YEREVAN — Highly enriched uranium has been lost in the region, and US specialists are looking for it in Armenia, among others, Matthew Kroenig, Assistant Professor in the Department of Government at Georgetown University, special advisor to the US Department of Defense said in a lecture at the American University of Armenia.
“It’s very difficult to make highly enriched uranium. It’s the most difficult part of developing nuclear weapons. When you have enriched uranium, making it into weapon is very easy. If you look at the case of Iran, it started its enrichment program in 1987. Twenty-five years later Iran’s enrichment program is improving, but they have not mastered it yet.
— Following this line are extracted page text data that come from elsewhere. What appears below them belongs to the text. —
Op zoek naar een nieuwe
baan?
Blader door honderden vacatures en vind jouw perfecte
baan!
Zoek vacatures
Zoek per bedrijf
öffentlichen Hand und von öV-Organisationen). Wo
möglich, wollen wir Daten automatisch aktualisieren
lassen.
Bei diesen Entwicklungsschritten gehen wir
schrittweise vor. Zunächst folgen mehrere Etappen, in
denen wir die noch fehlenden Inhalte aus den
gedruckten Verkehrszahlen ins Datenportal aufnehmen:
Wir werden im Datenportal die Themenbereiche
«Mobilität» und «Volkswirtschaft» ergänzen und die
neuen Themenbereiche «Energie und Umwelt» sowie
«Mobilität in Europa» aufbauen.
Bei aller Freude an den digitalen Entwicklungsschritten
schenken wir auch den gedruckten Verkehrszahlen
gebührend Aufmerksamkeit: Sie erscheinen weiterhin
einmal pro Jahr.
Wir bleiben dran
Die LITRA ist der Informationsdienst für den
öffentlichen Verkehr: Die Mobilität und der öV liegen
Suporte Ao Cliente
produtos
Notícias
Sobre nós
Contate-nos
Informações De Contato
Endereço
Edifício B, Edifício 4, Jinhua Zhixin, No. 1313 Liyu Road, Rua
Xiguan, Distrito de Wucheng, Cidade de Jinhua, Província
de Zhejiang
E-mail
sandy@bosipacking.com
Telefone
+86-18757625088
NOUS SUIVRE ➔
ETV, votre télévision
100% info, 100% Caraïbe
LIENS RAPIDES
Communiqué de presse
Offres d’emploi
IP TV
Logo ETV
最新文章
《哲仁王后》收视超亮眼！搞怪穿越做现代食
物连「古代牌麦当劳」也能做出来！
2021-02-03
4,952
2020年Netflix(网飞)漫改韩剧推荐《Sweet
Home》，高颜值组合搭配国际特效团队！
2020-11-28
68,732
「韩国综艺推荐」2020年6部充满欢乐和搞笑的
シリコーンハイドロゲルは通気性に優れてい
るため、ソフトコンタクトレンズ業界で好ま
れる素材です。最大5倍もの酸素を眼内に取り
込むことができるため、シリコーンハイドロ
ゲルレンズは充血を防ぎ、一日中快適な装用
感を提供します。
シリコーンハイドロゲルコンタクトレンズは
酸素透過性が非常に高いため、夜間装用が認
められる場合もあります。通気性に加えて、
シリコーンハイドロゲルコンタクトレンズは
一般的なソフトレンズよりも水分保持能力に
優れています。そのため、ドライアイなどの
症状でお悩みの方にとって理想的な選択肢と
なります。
That goes to show how difficult it is to enrich uranium,” Professor Kroenig said.
He warns that highly enriched uranium has been lost somewhere in the South Caucasus. The United States supposes that it has been taken out of some factory in the south of Russia because of weakening of security after the collapse of the Soviet Union.
“Armenia doesn’t have nuclear weapons. It is very hard to hide a uranium enrichment facility. Iran has tried twice to hide a uranium enrichment facility in the past ten years, but the international community has been able to discover it. We think that what might have happened is that there is a facility in southern Russia that has highly enriched uranium, and after the collapse of the Soviet Union there was a time, where there was very little security at the site. So, we’re note sure it’s speculation, but given the fact that there have been a number of smugglers coming near Armenia, the uranium could have been stolen and hidden in Armenia or somewhere else in this region,” he said.
Professor Kroenig has been studying the issue of proliferation of nuclear weapons for years, and has come to the conclusion that states sell nuclear weapon out of strategic rather than economic interests. He does not rule out that terrorist organization might also wish to purchase nuclear weapons, and it’s worrisome.
Professor Kroenig underlines that atomic energy is preferable to avoid global warming. It’s also very clear and is exempt of dangerous emissions. However, to use it for peaceful purposes, states have to purchase enriched uranium instead of developing it themselves. This is considered to be secure and controllable, the Professor said.